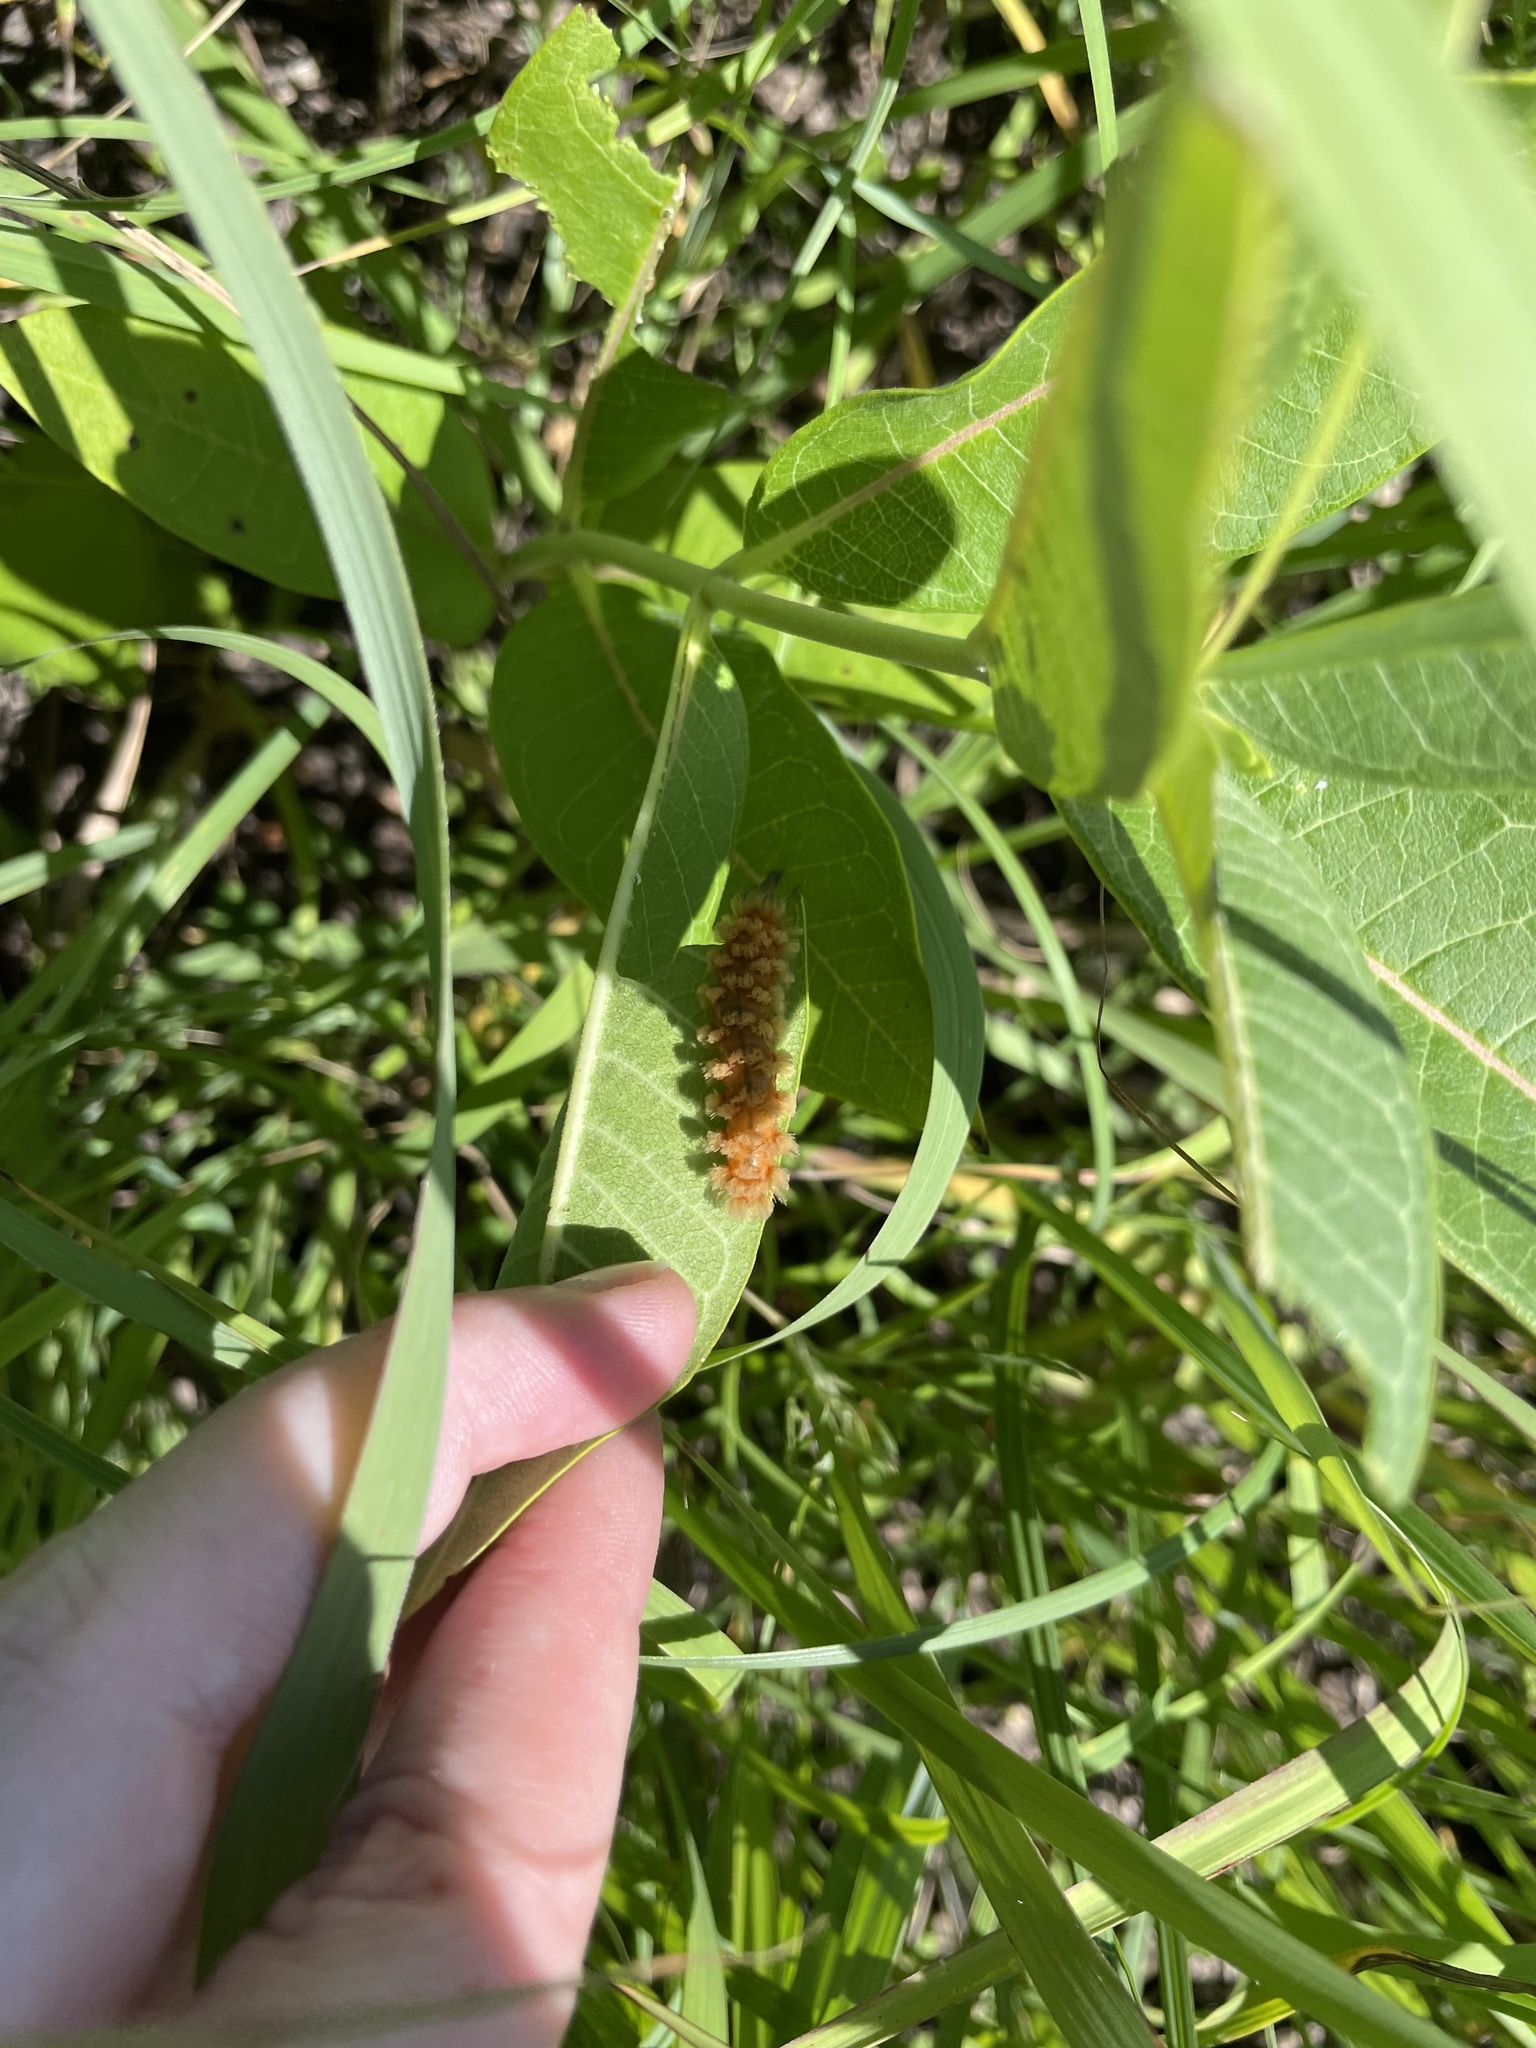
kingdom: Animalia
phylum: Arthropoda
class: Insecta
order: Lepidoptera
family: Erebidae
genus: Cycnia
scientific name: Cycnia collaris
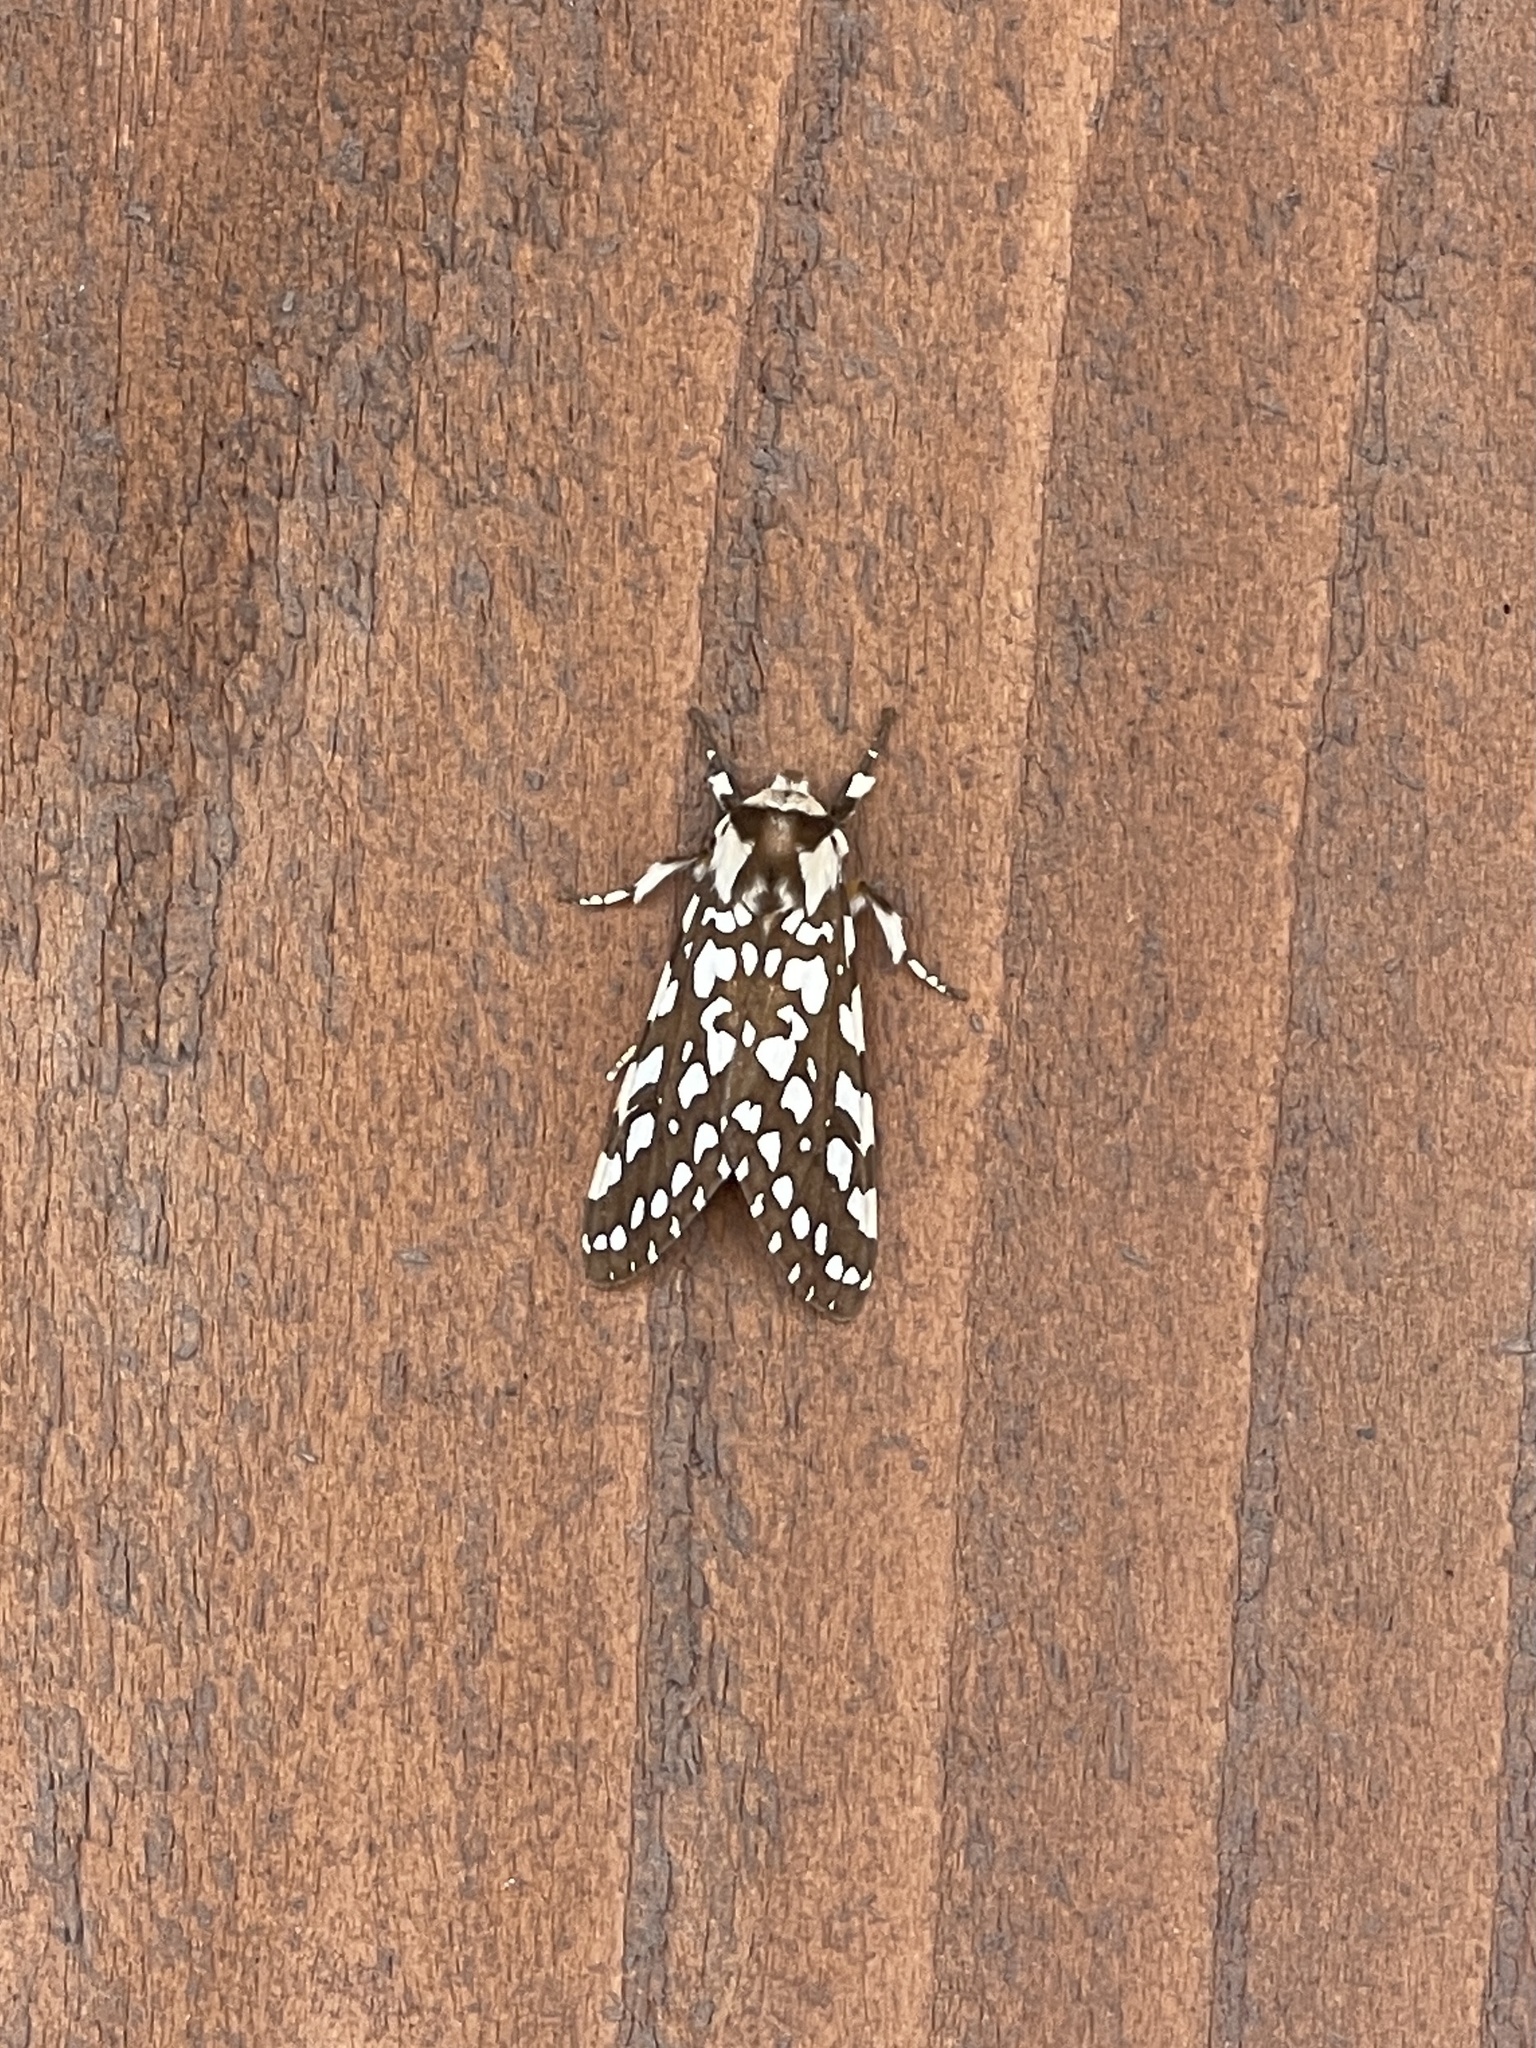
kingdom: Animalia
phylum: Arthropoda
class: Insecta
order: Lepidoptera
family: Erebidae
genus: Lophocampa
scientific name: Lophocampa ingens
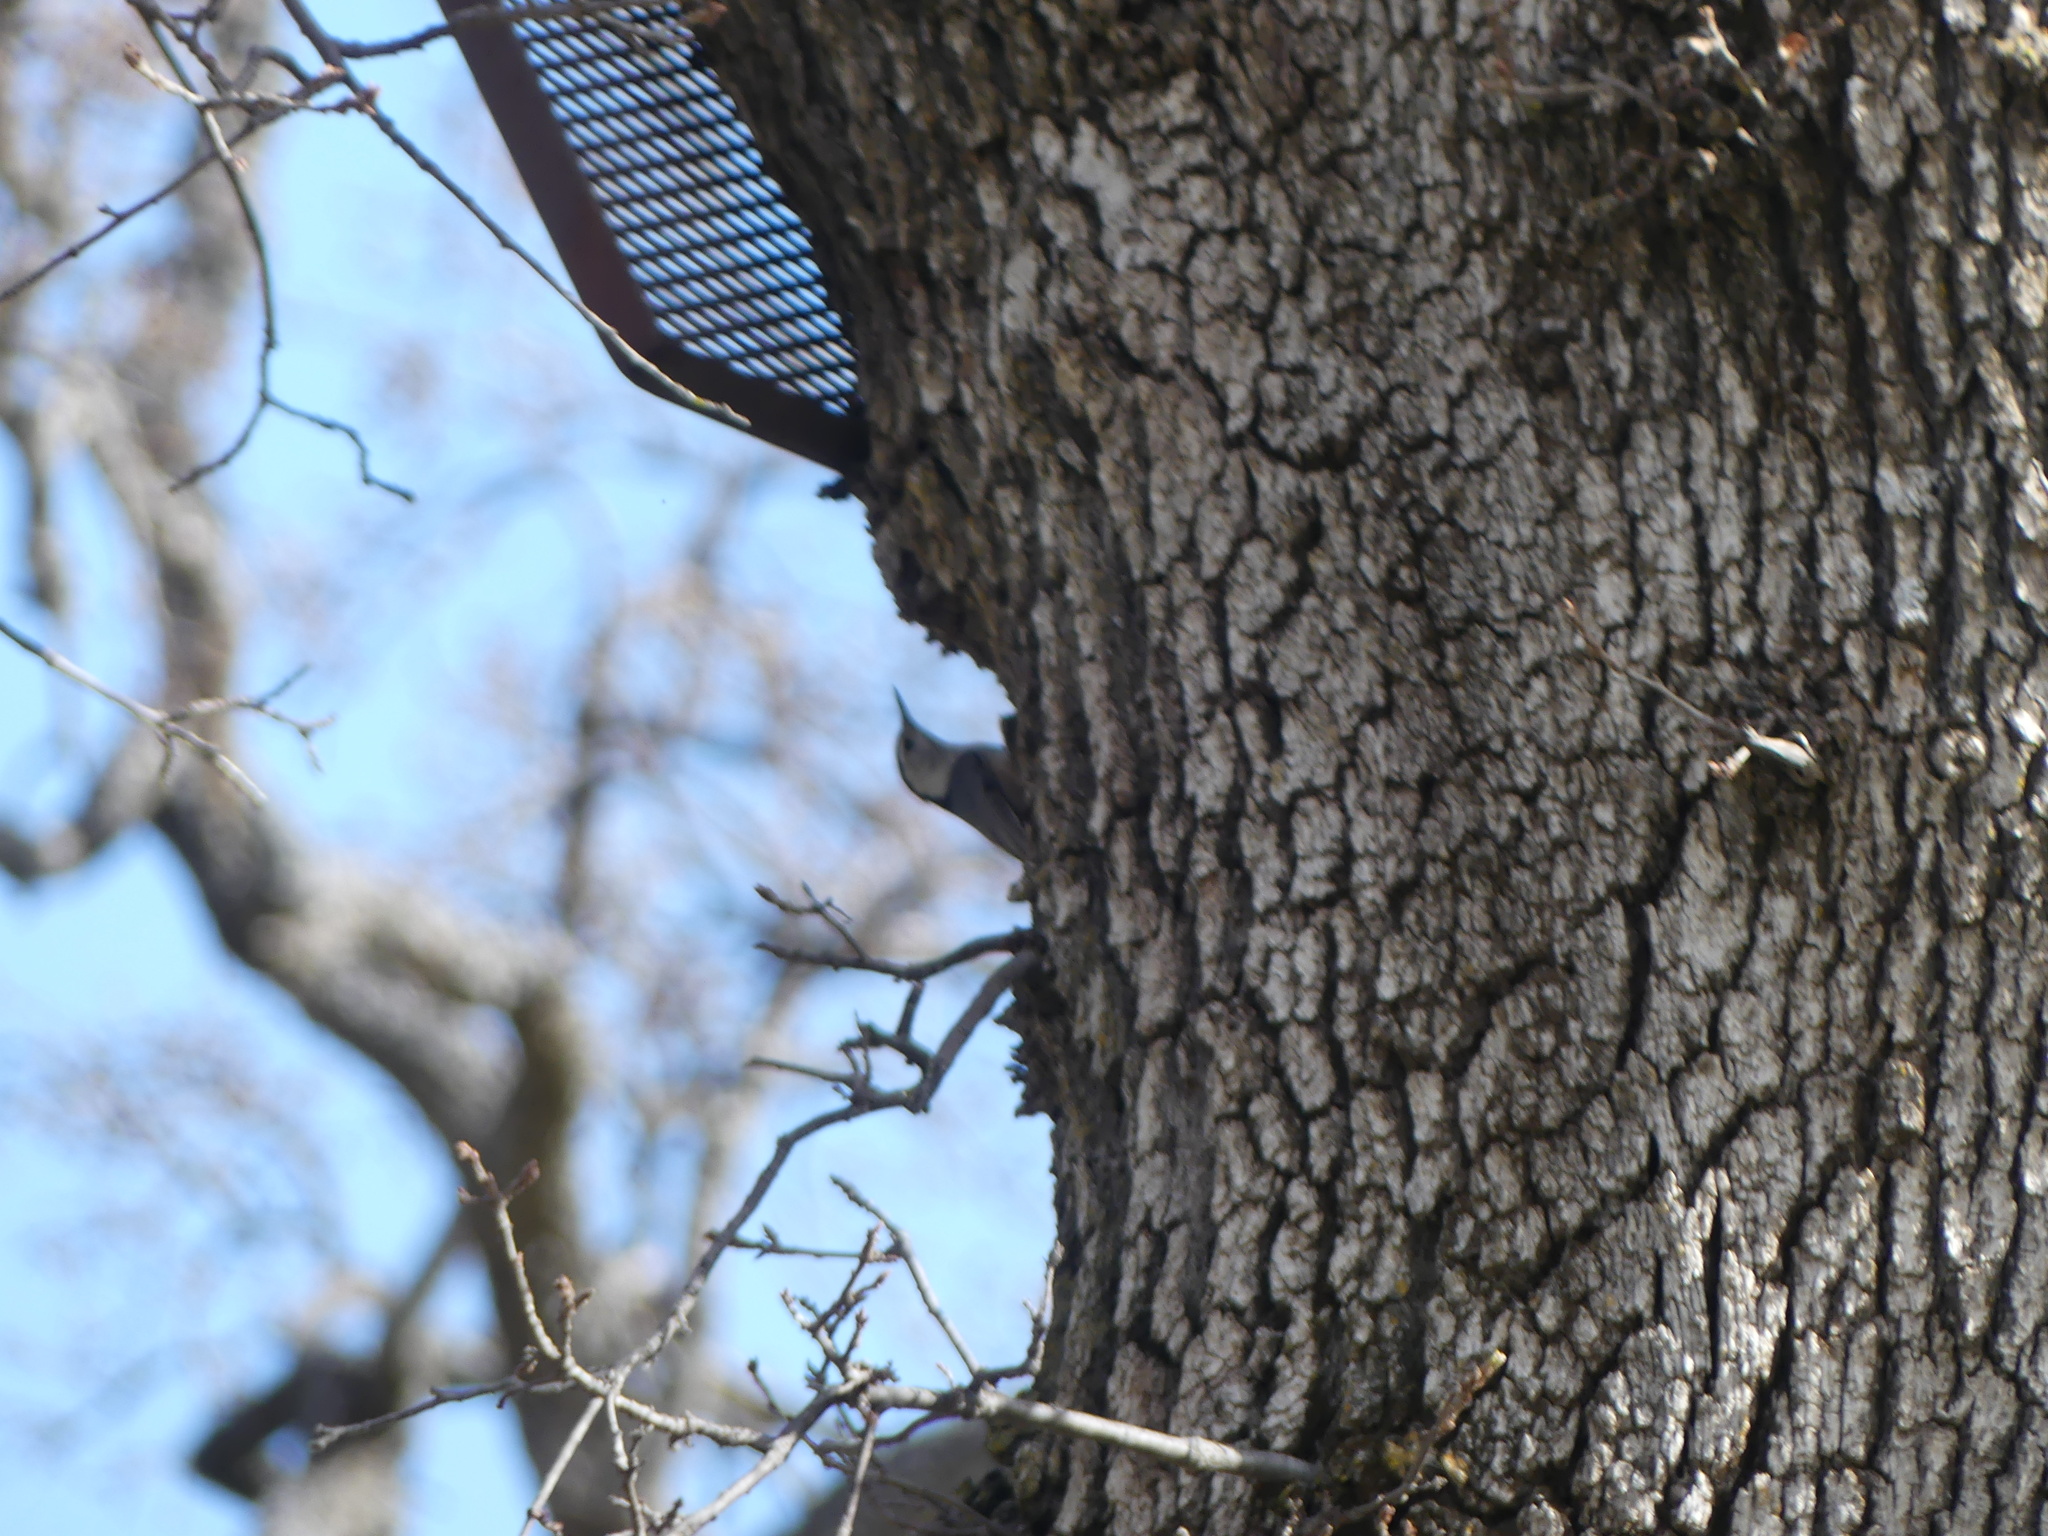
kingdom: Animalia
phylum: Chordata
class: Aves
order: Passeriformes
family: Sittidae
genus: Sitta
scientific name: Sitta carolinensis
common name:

——————————

- _Task goal_
Rewrite the rows from the start through the line containing "class: Aves", inclusive, replacing "phylum" with "division" and leaving everything else the same. Omit the pictures.

- _Solution for this exercise_
kingdom: Animalia
division: Arthropoda
class: Insecta
order: Lepidoptera
family: Erebidae
genus: Cycnia
scientific name: Cycnia collaris
kingdom: Animalia
division: Arthropoda
class: Insecta
order: Lepidoptera
family: Erebidae
genus: Lophocampa
scientific name: Lophocampa ingens
kingdom: Animalia
division: Chordata
class: Aves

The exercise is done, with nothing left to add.